Le travail de Caprara offre donc aux lecteurs francophones une analyse claire, synthétique et accessible des théories alladiannes de la transmissibilité de la maladie en s’inspirant d’un riche matériel ethnographique. Le tableau synthèse (p. 92-95) qui associe les maladies aux modes de transmission et aux causes, naturelles et surnaturelles, de la transmission, constitue à raison, selon l’auteur, la base d’une contribution de l’anthropologie à la santé publique. L’ouvrage répond ainsi à un besoin criant de tels matériaux descriptifs trop peu mis en évidence dans les ouvrages sur l’anthropologie des maladies infectieuses. Toutefois, le lecteur restera sur sa faim sur au moins deux thèmes majeurs qui auraient pu servir de tremplins pour un débat théorique enrichissant. Le premier est celui de la cohabitation de divers niveaux de logiques, entre autres d’une pensée analogique ou métaphorique et d’une pensée empirique reposant sur une observation et une analyse minutieuse de la réalité.

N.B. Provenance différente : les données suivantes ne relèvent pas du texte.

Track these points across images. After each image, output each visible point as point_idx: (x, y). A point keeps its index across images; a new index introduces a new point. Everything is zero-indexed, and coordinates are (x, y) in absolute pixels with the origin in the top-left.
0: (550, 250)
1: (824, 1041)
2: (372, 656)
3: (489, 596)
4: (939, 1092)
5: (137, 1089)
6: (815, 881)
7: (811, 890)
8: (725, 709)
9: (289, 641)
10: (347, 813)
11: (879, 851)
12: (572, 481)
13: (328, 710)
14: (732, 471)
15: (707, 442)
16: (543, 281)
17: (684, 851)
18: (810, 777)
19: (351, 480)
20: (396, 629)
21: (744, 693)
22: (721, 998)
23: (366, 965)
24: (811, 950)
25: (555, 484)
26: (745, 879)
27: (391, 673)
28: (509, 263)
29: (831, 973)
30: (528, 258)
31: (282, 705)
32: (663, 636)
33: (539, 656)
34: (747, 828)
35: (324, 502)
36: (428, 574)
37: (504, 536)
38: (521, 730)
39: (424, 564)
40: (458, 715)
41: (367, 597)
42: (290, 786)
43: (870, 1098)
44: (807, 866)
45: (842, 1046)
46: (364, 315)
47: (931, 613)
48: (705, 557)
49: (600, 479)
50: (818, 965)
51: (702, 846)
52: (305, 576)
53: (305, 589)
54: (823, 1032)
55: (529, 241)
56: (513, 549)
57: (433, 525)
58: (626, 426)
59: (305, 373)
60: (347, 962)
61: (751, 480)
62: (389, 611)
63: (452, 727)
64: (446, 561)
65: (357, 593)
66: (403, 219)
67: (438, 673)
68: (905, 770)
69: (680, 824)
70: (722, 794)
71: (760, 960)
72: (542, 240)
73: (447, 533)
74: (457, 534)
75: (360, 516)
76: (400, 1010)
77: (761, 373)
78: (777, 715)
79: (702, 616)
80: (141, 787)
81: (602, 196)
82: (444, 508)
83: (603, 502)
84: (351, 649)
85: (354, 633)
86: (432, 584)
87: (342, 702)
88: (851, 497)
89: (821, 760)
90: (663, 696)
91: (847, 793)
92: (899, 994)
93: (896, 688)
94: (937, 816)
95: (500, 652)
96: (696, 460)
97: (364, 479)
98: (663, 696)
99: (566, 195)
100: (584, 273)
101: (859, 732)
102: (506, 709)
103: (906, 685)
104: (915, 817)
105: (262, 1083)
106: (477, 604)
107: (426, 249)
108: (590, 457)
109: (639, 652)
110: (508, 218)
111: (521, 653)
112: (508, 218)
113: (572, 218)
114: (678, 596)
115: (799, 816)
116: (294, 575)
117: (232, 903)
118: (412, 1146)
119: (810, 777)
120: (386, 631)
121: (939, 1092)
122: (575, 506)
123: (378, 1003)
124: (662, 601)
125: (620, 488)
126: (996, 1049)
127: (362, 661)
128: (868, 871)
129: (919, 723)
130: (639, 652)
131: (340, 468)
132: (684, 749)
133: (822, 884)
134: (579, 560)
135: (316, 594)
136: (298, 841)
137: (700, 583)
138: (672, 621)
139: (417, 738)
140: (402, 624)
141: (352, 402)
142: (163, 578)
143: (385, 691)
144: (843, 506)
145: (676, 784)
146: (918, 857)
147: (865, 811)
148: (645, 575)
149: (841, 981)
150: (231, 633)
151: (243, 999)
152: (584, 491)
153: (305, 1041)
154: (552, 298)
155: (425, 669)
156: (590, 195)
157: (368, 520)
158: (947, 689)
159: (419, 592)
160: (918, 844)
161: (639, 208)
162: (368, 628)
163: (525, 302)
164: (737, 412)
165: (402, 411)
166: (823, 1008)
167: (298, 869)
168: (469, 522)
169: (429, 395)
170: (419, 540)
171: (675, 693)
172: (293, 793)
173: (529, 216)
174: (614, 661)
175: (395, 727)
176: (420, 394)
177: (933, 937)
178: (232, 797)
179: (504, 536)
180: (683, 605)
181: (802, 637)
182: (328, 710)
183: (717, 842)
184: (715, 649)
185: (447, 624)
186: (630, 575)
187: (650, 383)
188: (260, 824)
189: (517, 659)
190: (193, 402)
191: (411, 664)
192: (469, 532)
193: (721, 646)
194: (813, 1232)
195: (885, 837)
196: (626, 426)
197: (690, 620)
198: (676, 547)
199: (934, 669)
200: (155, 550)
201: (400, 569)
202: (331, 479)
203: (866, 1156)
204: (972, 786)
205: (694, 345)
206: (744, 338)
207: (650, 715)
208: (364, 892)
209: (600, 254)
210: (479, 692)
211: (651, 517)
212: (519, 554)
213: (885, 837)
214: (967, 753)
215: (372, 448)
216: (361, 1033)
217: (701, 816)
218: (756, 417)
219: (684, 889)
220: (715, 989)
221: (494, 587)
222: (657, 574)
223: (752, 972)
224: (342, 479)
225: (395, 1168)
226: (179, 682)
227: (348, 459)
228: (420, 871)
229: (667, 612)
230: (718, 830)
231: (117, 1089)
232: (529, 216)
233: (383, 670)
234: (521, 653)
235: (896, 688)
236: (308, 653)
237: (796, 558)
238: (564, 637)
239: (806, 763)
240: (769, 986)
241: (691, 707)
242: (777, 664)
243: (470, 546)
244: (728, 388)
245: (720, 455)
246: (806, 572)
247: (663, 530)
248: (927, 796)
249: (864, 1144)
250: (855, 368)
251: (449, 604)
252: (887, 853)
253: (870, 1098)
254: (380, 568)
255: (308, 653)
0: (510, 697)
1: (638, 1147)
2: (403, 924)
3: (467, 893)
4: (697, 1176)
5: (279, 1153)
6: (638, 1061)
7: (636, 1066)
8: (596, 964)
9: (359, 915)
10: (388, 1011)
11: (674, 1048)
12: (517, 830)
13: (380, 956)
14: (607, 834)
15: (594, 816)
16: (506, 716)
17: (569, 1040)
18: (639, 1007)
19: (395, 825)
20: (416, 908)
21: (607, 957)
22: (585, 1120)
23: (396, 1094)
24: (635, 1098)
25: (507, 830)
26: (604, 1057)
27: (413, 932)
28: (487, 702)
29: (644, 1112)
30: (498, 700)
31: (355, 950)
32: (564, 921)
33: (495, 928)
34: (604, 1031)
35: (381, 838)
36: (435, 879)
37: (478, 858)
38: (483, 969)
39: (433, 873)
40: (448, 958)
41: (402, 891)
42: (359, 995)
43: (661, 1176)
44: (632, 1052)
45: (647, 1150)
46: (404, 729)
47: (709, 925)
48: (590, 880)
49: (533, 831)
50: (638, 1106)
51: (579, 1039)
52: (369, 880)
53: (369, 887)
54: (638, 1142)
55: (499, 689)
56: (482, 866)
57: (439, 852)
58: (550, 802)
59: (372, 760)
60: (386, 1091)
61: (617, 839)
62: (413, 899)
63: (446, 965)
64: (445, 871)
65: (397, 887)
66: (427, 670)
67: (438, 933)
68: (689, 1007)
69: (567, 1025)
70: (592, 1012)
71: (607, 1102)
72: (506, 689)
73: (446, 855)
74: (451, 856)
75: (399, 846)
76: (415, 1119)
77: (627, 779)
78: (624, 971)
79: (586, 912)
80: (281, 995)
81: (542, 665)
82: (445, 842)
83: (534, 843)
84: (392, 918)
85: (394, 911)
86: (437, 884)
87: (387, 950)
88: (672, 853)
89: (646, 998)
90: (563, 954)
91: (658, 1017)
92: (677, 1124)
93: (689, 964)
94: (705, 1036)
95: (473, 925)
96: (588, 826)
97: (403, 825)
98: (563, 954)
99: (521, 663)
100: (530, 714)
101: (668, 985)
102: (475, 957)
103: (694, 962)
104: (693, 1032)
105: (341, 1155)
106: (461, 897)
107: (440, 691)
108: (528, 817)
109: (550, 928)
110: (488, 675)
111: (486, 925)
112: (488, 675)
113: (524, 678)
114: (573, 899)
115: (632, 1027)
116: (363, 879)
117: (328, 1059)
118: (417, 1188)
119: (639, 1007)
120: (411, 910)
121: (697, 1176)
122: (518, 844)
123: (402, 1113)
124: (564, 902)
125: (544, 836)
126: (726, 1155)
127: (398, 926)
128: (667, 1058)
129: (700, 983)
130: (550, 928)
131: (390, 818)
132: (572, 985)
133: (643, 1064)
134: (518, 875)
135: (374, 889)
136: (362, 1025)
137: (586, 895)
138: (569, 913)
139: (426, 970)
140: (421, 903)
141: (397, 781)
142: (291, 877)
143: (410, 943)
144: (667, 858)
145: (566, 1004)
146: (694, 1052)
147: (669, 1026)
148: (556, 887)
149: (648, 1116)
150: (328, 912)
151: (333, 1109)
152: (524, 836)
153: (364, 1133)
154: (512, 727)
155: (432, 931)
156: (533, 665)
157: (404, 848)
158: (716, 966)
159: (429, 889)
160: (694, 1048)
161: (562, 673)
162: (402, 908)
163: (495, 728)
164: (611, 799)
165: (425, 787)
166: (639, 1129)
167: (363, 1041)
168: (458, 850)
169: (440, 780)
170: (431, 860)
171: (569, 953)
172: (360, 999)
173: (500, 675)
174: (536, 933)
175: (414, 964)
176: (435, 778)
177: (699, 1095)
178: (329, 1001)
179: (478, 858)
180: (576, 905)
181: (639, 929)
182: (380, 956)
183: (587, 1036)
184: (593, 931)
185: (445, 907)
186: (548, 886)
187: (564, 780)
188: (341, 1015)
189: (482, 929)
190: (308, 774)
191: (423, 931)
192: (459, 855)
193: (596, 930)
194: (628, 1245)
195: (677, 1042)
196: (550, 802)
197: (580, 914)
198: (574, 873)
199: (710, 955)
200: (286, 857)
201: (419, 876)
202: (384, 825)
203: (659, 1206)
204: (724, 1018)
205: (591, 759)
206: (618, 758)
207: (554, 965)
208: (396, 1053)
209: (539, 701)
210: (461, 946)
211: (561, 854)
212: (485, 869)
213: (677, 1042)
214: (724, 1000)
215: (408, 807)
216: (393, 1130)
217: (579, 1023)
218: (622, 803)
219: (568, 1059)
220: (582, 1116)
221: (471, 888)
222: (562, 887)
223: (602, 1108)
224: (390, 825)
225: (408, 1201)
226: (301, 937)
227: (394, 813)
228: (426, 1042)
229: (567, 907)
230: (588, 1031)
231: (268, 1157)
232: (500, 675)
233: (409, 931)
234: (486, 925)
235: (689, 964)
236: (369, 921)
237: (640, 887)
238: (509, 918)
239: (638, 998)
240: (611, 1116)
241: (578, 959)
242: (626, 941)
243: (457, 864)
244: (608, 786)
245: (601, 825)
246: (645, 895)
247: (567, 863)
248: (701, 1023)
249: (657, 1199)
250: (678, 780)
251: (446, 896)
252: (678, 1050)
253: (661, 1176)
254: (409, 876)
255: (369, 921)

Une relecture des multiples travaux portant sur la rationalité des savoirs et des pratiques africains aurait ici permis un meilleur recadrage du matériel ethnographique. Le second est celui des contributions de l’anthropologie à la santé publique. En dépit de l’intention affirmée par l’auteur, tout le potentiel de retombées d’un tel savoir anthropologique pour l’intervention préventive n’est pas exploité.